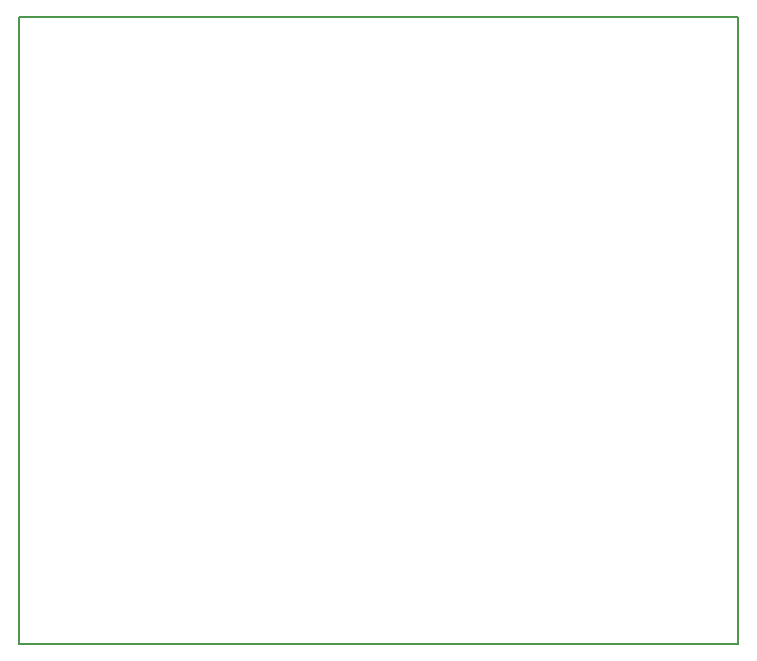
<source format=gm1>
G04 MADE WITH FRITZING*
G04 WWW.FRITZING.ORG*
G04 DOUBLE SIDED*
G04 HOLES PLATED*
G04 CONTOUR ON CENTER OF CONTOUR VECTOR*
%ASAXBY*%
%FSLAX23Y23*%
%MOIN*%
%OFA0B0*%
%SFA1.0B1.0*%
%ADD10R,2.403200X2.098810*%
%ADD11C,0.008000*%
%ADD10C,0.008*%
%LNCONTOUR*%
G90*
G70*
G54D10*
G54D11*
X4Y2095D02*
X2399Y2095D01*
X2399Y4D01*
X4Y4D01*
X4Y2095D01*
D02*
G04 End of contour*
M02*
</source>
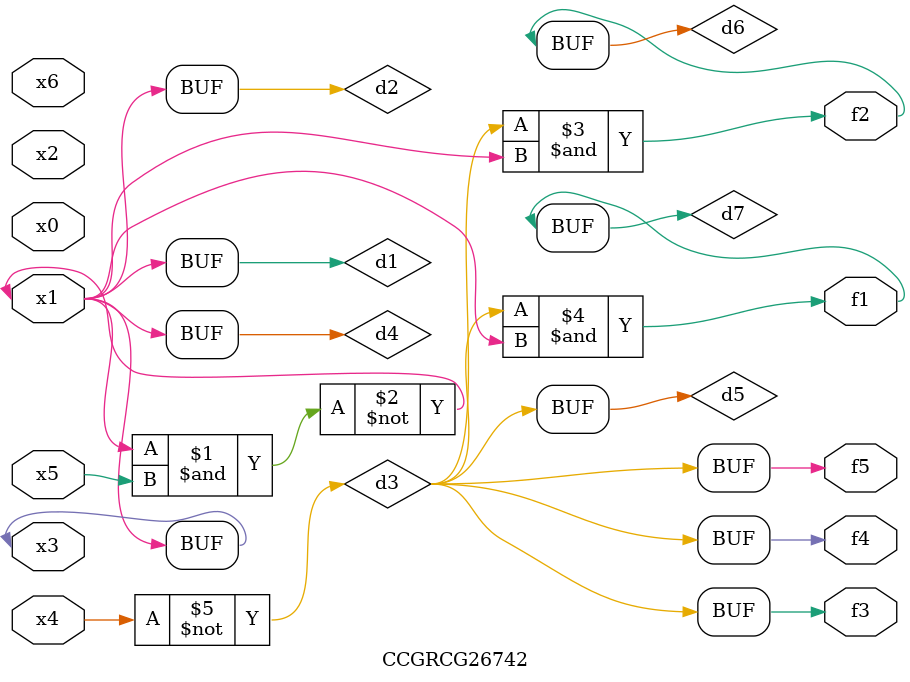
<source format=v>
module CCGRCG26742(
	input x0, x1, x2, x3, x4, x5, x6,
	output f1, f2, f3, f4, f5
);

	wire d1, d2, d3, d4, d5, d6, d7;

	buf (d1, x1, x3);
	nand (d2, x1, x5);
	not (d3, x4);
	buf (d4, d1, d2);
	buf (d5, d3);
	and (d6, d3, d4);
	and (d7, d3, d4);
	assign f1 = d7;
	assign f2 = d6;
	assign f3 = d5;
	assign f4 = d5;
	assign f5 = d5;
endmodule

</source>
---*---
**TASK OBJECTIVE:**
Please retype exactly, and only, the lines starting at the one that contains "output f1, f2, f3, f4, f5" and ending with the last line of the material.

**YOUR RESPONSE:**
	output f1, f2, f3, f4, f5
);

	wire d1, d2, d3, d4, d5, d6, d7;

	buf (d1, x1, x3);
	nand (d2, x1, x5);
	not (d3, x4);
	buf (d4, d1, d2);
	buf (d5, d3);
	and (d6, d3, d4);
	and (d7, d3, d4);
	assign f1 = d7;
	assign f2 = d6;
	assign f3 = d5;
	assign f4 = d5;
	assign f5 = d5;
endmodule

</source>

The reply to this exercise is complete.